Niger: Der Weg durch die Wüste ist wieder ungezwungen

Jeden Dienstag sammelt sich die Karawane. Wagen um Wagen, Toyota-Pick-ups und Lkw. Noch wenige Minuten, dann werden die Fahrer die Motoren anlassen und über die Sandpiste von Agadez in eine weite, trostlose Ebene aufbrechen. Auf den überfüllten Ladeflächen warten Menschen, sie sitzen auf zerschlissenen Rucksäcken, Taschen und Wasserkanistern. Zwischen das Gepäck und die Ladeklappen haben sie Äste geklemmt, um sich auf der Fahrt festhalten zu können. Ihre Köpfe sind mit Tüchern umwickelt, Sonnenbrillen sollen die Augen vor den Sandwolken schützen, die sie bald umhüllen werden. Die meisten sind seit Tagen und Wochen unterwegs, sind in Nigeria, Mali oder in der Elfenbeinküste aufgebrochen, haben es bis nach Agadez, der Stadt im Norden des Niger, geschafft. Jetzt kommt die nächste Etappe: der Weg nach Libyen, 800 Kilometer. Drei Tage durch sengende Hitze, drei Nächte bei bitterer Kälte.

Viele wollen in Libyen auf Baustellen, auf Ölfeldern oder in Restaurants Arbeit suchen. Andere werden weiterziehen nach Algerien, Tunesien, dann auf ein Boot über das Mittelmeer nach Europa.

Es sind uralte Handels- und Schmuggelrouten durch die Sahara, auf die sich diese Menschen begeben haben. Eigentlich müsste die nigrische Armee sie blockieren. Eigentlich müssten die Soldaten jetzt die Migranten und ihre Helfer aufhalten. Stattdessen rollen Armeefahrzeuge heran und bilden eine schützende Eskorte für den Konvoi.

Per Gesetz und auf europäischen Druck hatte der Niger 2015 den Transport und andere Unterstützung von Migranten unter Strafe gestellt. Eine der wichtigsten Flucht- und Migrationsrouten durch Afrika sollte damit versperrt werden. Fahrer wie Schleuser waren von nun an Kriminelle. Im Gegenzug zahlte die EU über eine Milliarde Euro an Hilfsgeldern – für neue Jobs sowie für die Ausrüstung und Ausbildung von Polizei und Militär zur Grenzsicherung. Der Niger, laut den Vereinten Nationen das ärmste Land der Welt, war plötzlich der südlichste Außenposten der Europäischen Union in deren Kampf gegen illegale Migration, ein verlässlicher Partner in der unruhigen Sahelregion. So dachten die Mitgliedsländer der EU und die Kommission in Brüssel.

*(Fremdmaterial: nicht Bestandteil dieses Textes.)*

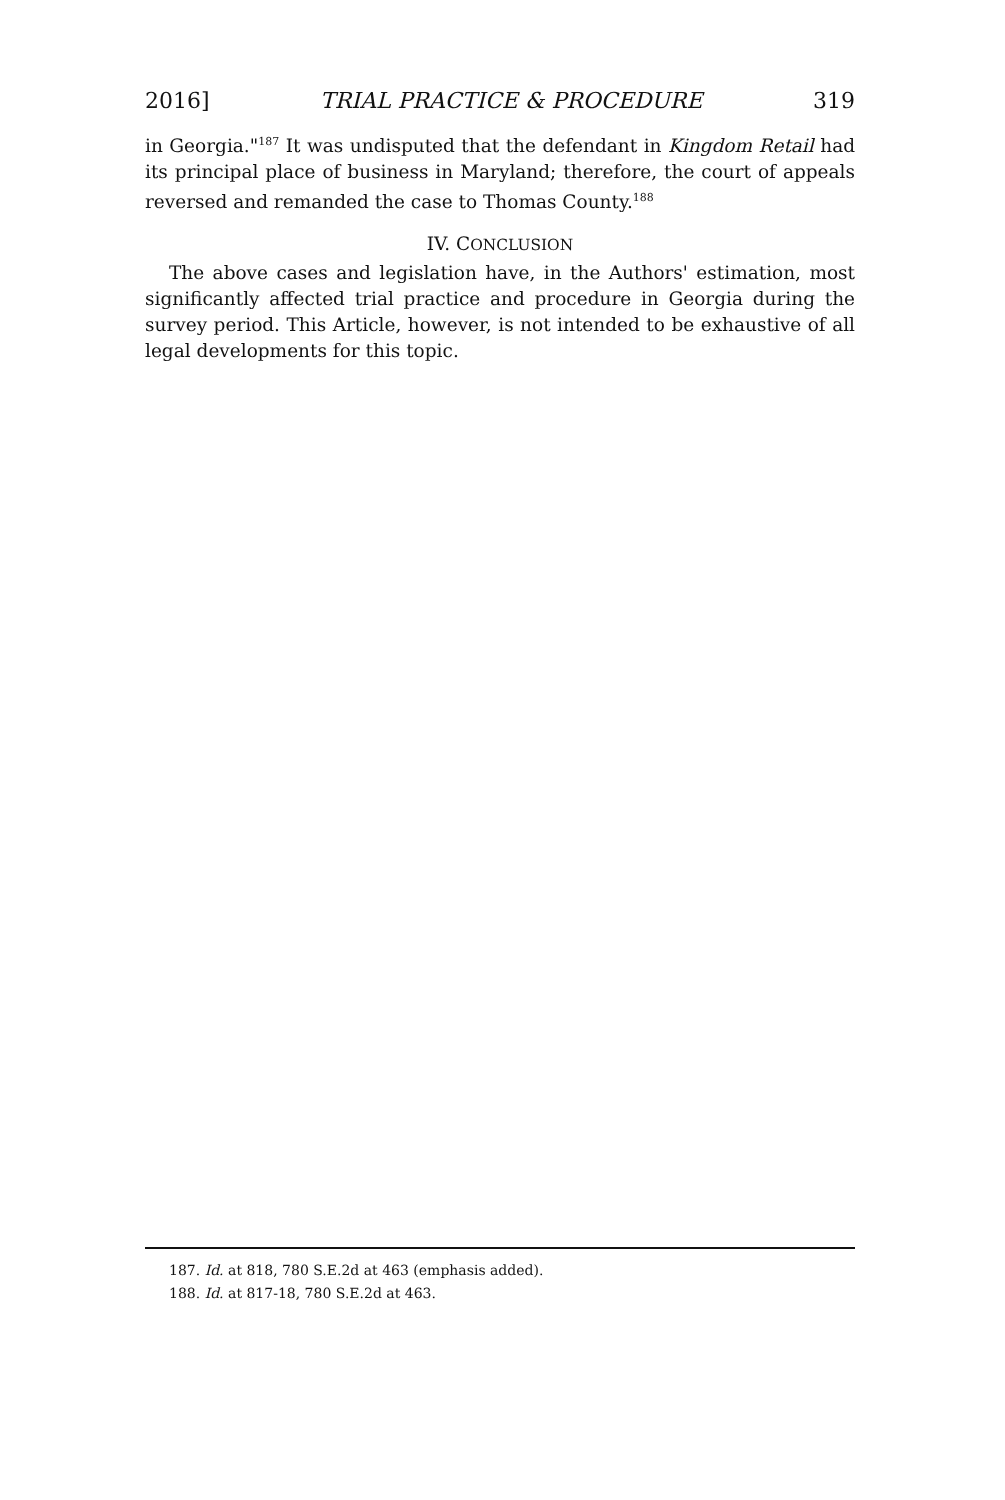2016] TRIAL PRACTICE & PROCEDURE 319
in Georgia."<sup>187</sup> It was undisputed that the defendant in Kingdom Retail had its principal place of business in Maryland; therefore, the court of appeals reversed and remanded the case to Thomas County.<sup>188</sup>
IV. CONCLUSION
The above cases and legislation have, in the Authors' estimation, most significantly affected trial practice and procedure in Georgia during the survey period. This Article, however, is not intended to be exhaustive of all legal developments for this topic.
187. Id. at 818, 780 S.E.2d at 463 (emphasis added).
188. Id. at 817-18, 780 S.E.2d at 463.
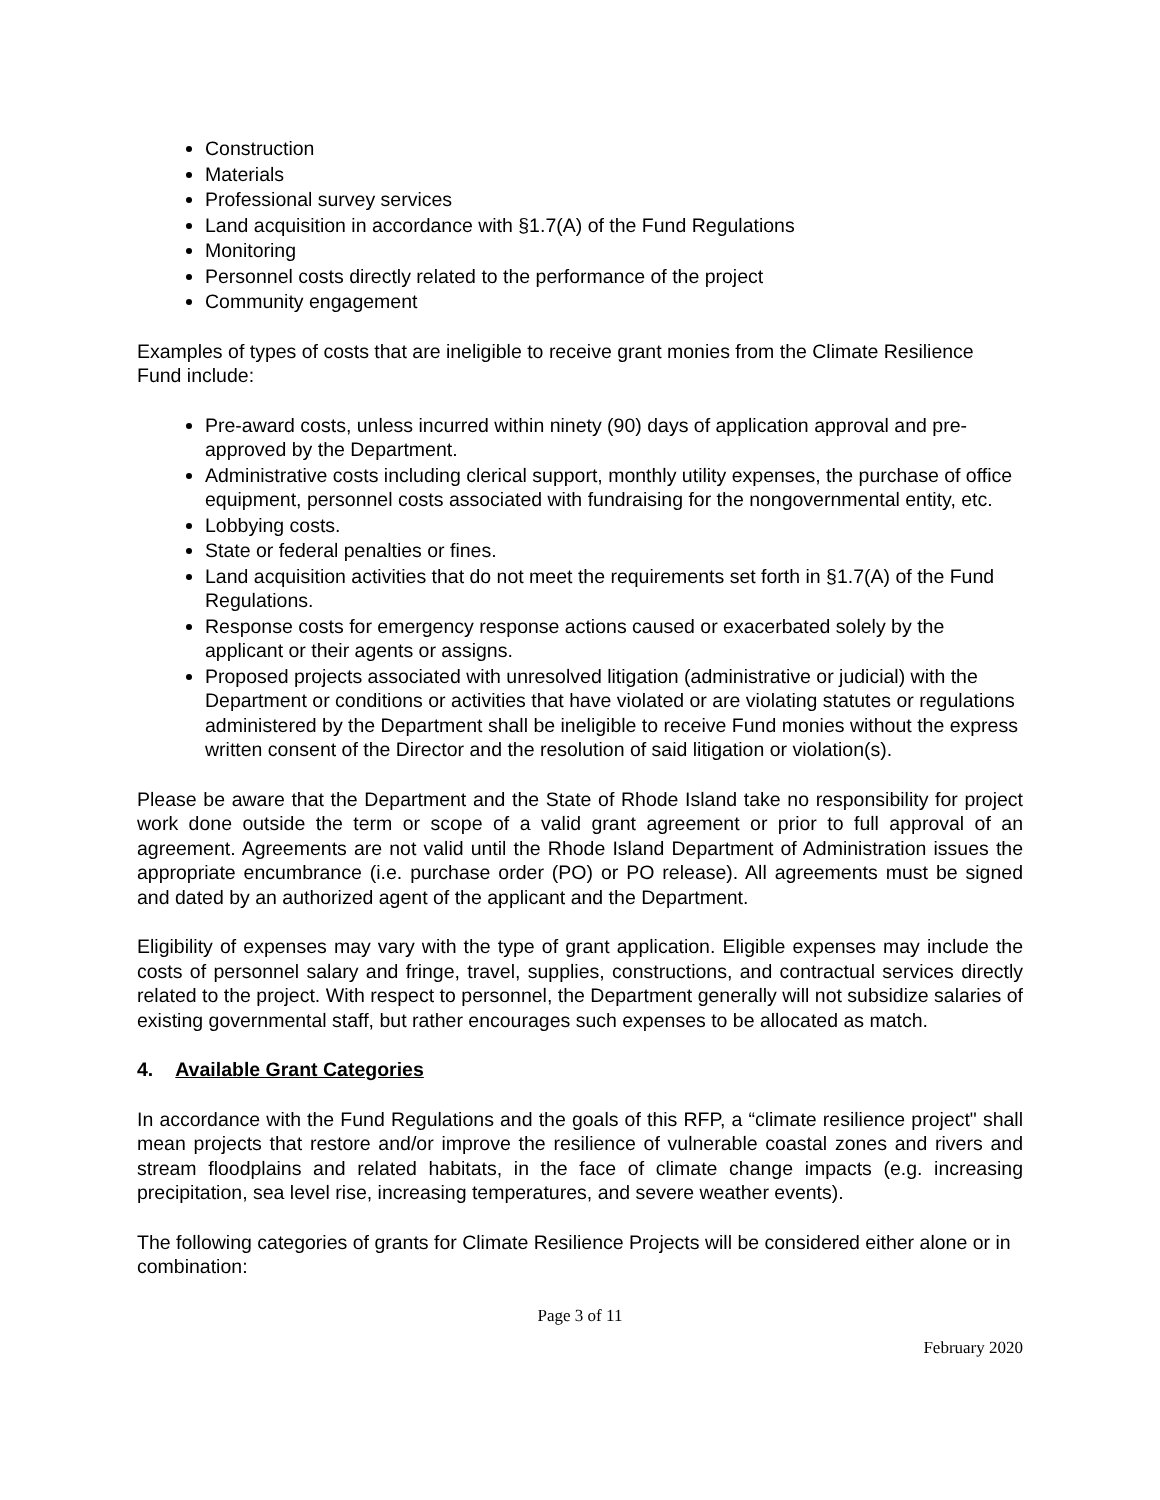Construction
Materials
Professional survey services
Land acquisition in accordance with §1.7(A) of the Fund Regulations
Monitoring
Personnel costs directly related to the performance of the project
Community engagement
Examples of types of costs that are ineligible to receive grant monies from the Climate Resilience Fund include:
Pre-award costs, unless incurred within ninety (90) days of application approval and pre-approved by the Department.
Administrative costs including clerical support, monthly utility expenses, the purchase of office equipment, personnel costs associated with fundraising for the nongovernmental entity, etc.
Lobbying costs.
State or federal penalties or fines.
Land acquisition activities that do not meet the requirements set forth in §1.7(A) of the Fund Regulations.
Response costs for emergency response actions caused or exacerbated solely by the applicant or their agents or assigns.
Proposed projects associated with unresolved litigation (administrative or judicial) with the Department or conditions or activities that have violated or are violating statutes or regulations administered by the Department shall be ineligible to receive Fund monies without the express written consent of the Director and the resolution of said litigation or violation(s).
Please be aware that the Department and the State of Rhode Island take no responsibility for project work done outside the term or scope of a valid grant agreement or prior to full approval of an agreement. Agreements are not valid until the Rhode Island Department of Administration issues the appropriate encumbrance (i.e. purchase order (PO) or PO release). All agreements must be signed and dated by an authorized agent of the applicant and the Department.
Eligibility of expenses may vary with the type of grant application. Eligible expenses may include the costs of personnel salary and fringe, travel, supplies, constructions, and contractual services directly related to the project. With respect to personnel, the Department generally will not subsidize salaries of existing governmental staff, but rather encourages such expenses to be allocated as match.
4. Available Grant Categories
In accordance with the Fund Regulations and the goals of this RFP, a “climate resilience project" shall mean projects that restore and/or improve the resilience of vulnerable coastal zones and rivers and stream floodplains and related habitats, in the face of climate change impacts (e.g. increasing precipitation, sea level rise, increasing temperatures, and severe weather events).
The following categories of grants for Climate Resilience Projects will be considered either alone or in combination:
Page 3 of 11
February 2020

Dann kam der 26. Juli 2023. Militärs unter Führung des Generals Abdourahman Tiani stellten den gewählten Präsidenten Mohamed Bazoum unter Hausarrest und übernahmen die Macht. Im November 2023 kündigte Tiani das Migrationsabkommen auf, nachdem die EU das neue Regime politisch nicht anerkennen wollte und die Hilfszahlungen einstellte. Die EU stand vor einem weiteren Scherbenhaufen ihrer Sahel-Politik. Die Menschen in Agadez atmeten auf.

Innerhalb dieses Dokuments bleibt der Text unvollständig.